Sunday, January 18, 2015

Think Big


For more than 40 years, Stanford psychologist Carol S. Dweck has studied the science of how our self-conceptions influence our actions. Her work offers great insight into why thinking big is such a big deal.

Dweck’s work with children revealed two mindsets in action – a “growth” mindset that generally thinks big and seeks growth and a “fixed” mindset that places artificial limits and avoids failure. Growth-minded students, as she calls them, employ better learning strategies, experience less helplessness, exhibit more positive effort, and achieve more in the classroom than their fix-minded peers. They are less likely to place limits on their lives and more likely to reach for their potential. Dweck points out that mindsets can and do change.

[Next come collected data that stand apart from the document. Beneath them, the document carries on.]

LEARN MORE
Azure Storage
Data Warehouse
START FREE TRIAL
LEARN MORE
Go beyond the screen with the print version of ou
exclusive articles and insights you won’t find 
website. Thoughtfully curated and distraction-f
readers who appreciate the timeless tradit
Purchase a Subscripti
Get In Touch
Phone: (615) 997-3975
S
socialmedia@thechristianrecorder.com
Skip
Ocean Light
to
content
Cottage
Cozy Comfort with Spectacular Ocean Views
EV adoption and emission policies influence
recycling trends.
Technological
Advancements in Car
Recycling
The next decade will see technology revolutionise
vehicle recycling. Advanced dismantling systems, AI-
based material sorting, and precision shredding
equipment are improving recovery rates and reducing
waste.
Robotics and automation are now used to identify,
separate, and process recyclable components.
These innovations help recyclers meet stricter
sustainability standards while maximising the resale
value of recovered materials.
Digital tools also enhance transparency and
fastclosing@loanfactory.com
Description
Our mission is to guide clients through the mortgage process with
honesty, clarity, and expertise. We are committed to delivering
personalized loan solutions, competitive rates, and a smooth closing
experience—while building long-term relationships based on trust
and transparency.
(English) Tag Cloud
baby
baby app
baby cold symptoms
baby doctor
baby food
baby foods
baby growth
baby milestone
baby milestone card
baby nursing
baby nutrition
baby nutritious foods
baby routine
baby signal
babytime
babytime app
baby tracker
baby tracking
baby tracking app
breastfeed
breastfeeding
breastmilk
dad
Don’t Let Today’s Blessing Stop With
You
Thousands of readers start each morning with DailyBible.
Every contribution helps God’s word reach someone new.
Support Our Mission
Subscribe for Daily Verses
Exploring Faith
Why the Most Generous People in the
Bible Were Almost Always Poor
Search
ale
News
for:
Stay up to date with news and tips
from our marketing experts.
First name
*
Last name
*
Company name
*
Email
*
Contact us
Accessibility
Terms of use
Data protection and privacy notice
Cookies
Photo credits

Like any other habit, you set your mind to it until the right mindset becomes routine.

When Scott Forstall started recruiting talent to his newly formed team, he warned that the top-secret project would provide ample opportunities to “make mistakes and struggle, but eventually we may do something that we’ll remember the rest of our lives.” He gave this curious pitch to superstars across the company, but only took those who immediately jumped at the challenge. He was looking for “growth-minded” people, as he later shared with Dweck after reading her book.

Why is this significant? While you’ve probably never heard of Forstall, you’ve certainly heard of what his team created. Forstall was a senior vice president at Apple, and the team he formed created the iPhone.

-         Taken from The ONE Thing: The Surprisingly Simple Truth Behind Extraordinary Results by Garry Keller with Jay Papasan (Bard Press, 2012), page 91-92.

In the same way, growth-minded people are highly creative people.
Change your mindset, think big, think growth, think creatively.